After nearly two years of on-and-off courtroom proceedings, a former yoga studio owner on Feb. 1 was acquitted of the murder of her twin sister.

After a four-day bench trial, Alexandria Duval, 39, was found not guilty of the second-degree murder of her twin and business partner Anastasia. Duval, according to a report by ABC News.

Duval was originally charged in her sister's death in June 2016, a month after she drove their Ford Explorer off a 200-foot cliffside in Maui, Hawaii, injuring Duval and killing Anastasia. The sisters allegedly were seen arguing prior to the crash, and the SUV's air-bag control module indicated the brakes were not applied immediately before the crash, according to reports by KHON2 and KNHL, respectively.
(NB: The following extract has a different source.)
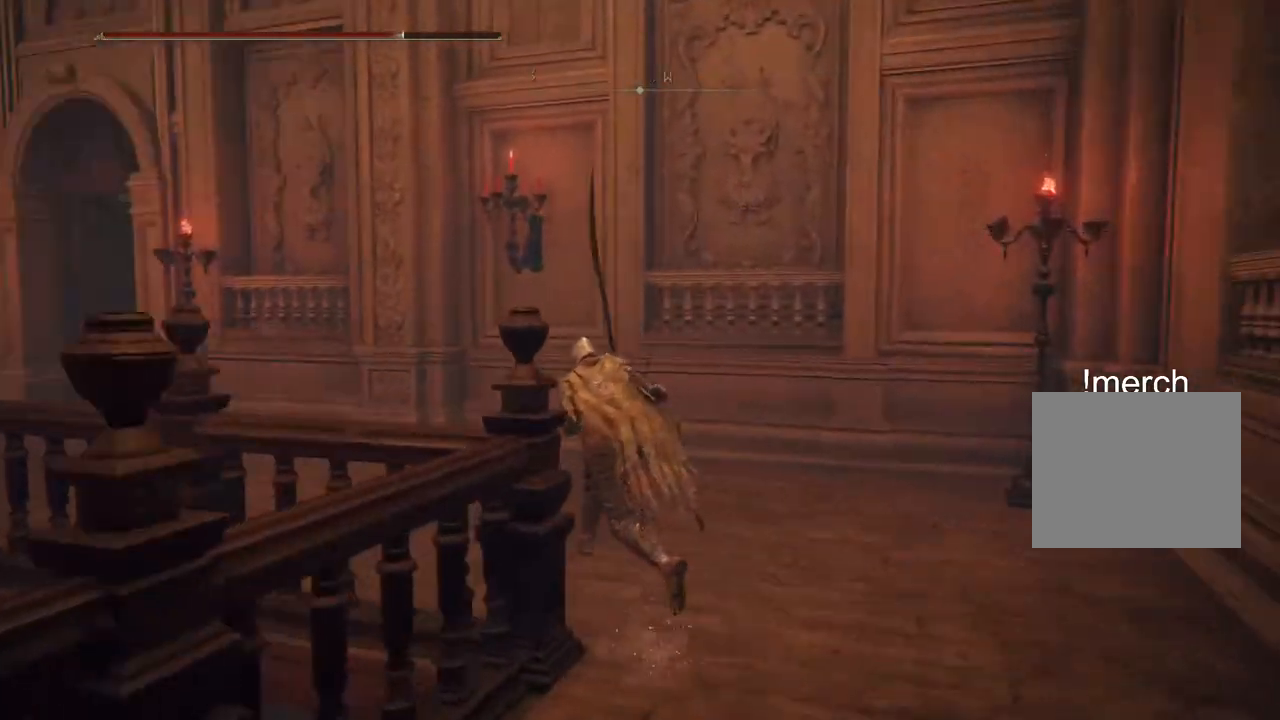
{"buttons": ["CIRCLE"], "left_stick": "up", "right_stick": "center", "events": []}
The sisters (formerly known as Alison and Ann Dadow) ran Twin Power yoga studios in Palm Beach County, Florida, from 2008 to 2014. They then changed their names, filed for bankruptcy and opened a yoga studio in Park City, Utah, before moving to Maui in 2015, where they intended to open another studio.

"I'm disappointed," Maui County Prosecuting Attorney J.D. Kim said after the verdict, according to ABC News. "The facts clearly show it was at least reckless behavior."

Duval reportedly exited the courtroom without commenting.

"It's been an extremely emotional ordeal for her," Duval's defense attorney, Birney Bervar, said after the verdict, according to ABC News. "You can't imagine losing your twin sister in that kind of catastrophic, tragic accident, then being charged with causing the death of your sister, which she didn't. She's extremely relieved."

An officer responding to the May 2016 crash scene, as well as Anastasia's boyfriend, Federico Bailey, both suggested Duval showed a "lack of emotion" following her sister's death, according to the ABC News report.

After she was initially charged in June 2016, Duval was released by district judge Blaine Kobayashi after he determined prosecutors did not have enough evidence to support the charge

With an arrest warrant in hand, New York State Police apprehended Duval at her Albany, New York, home in November 2016 on renewed charges. She initially fled but was captured and transported to a New York jail, before being extradited back to Hawaii.